• _Required action_:
Format the text from all the items below as a JSON list of strings, with one string for each line and blank lines left out. Leave the pictures out of the answer.

(Data records)

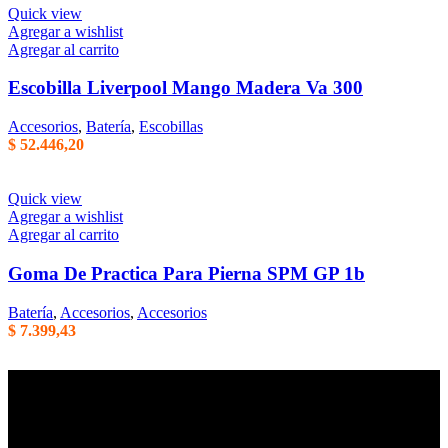
Quick view
Agregar a wishlist
Agregar al carrito
Escobilla Liverpool Mango Madera Va 300
Accesorios
,
Batería
,
Escobillas
$
52.446,20
Quick view
Agregar a wishlist
Agregar al carrito
Goma De Practica Para Pierna SPM GP 1b
Batería
,
Accesorios
,
Accesorios
$
7.399,43
Empresa familiar en la que la honestidad, la eficiencia, y el trato
cordial son parte de nuestros principales valores de trabajo. Mas de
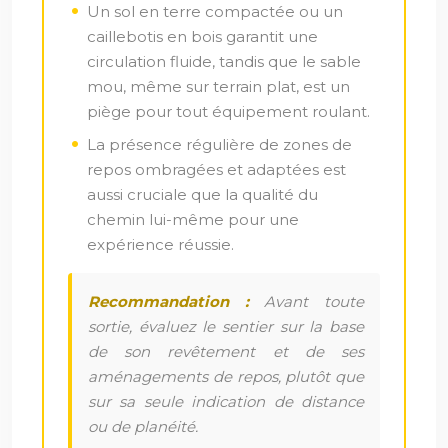
Un sol en terre compactée ou un
caillebotis en bois garantit une
circulation fluide, tandis que le sable
mou, même sur terrain plat, est un
piège pour tout équipement roulant.
La présence régulière de zones de
repos ombragées et adaptées est
aussi cruciale que la qualité du
chemin lui-même pour une
expérience réussie.
Recommandation :
Avant toute
sortie, évaluez le sentier sur la base
de son revêtement et de ses
aménagements de repos, plutôt que
sur sa seule indication de distance
ou de planéité.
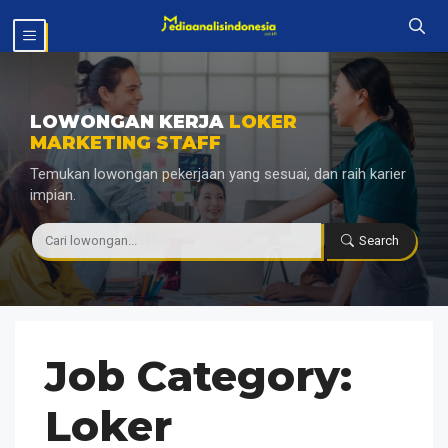
Langsung
MENU
ke
isi
LOWONGAN KERJA
LOKER
MARKETING STAFF
Temukan lowongan pekerjaan yang sesuai, dan raih karier
impian.
|
Search
Job Category:
Loker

(End Data records)

• _Finished exercise_:
[
  "Quick view",
  "Agregar a wishlist",
  "Agregar al carrito",
  "Escobilla Liverpool Mango Madera Va 300",
  "Accesorios",
  ",",
  "Batería",
  ",",
  "Escobillas",
  "$",
  "52.446,20",
  "Quick view",
  "Agregar a wishlist",
  "Agregar al carrito",
  "Goma De Practica Para Pierna SPM GP 1b",
  "Batería",
  ",",
  "Accesorios",
  ",",
  "Accesorios",
  "$",
  "7.399,43",
  "Empresa familiar en la que la honestidad, la eficiencia, y el trato",
  "cordial son parte de nuestros principales valores de trabajo. Mas de",
  "Un sol en terre compactée ou un",
  "caillebotis en bois garantit une",
  "circulation fluide, tandis que le sable",
  "mou, même sur terrain plat, est un",
  "piège pour tout équipement roulant.",
  "La présence régulière de zones de",
  "repos ombragées et adaptées est",
  "aussi cruciale que la qualité du",
  "chemin lui-même pour une",
  "expérience réussie.",
  "Recommandation :",
  "Avant toute",
  "sortie, évaluez le sentier sur la base",
  "de son revêtement et de ses",
  "aménagements de repos, plutôt que",
  "sur sa seule indication de distance",
  "ou de planéité.",
  "Langsung",
  "MENU",
  "ke",
  "isi",
  "LOWONGAN KERJA",
  "LOKER",
  "MARKETING STAFF",
  "Temukan lowongan pekerjaan yang sesuai, dan raih karier",
  "impian.",
  "|",
  "Search",
  "Job Category:",
  "Loker"
]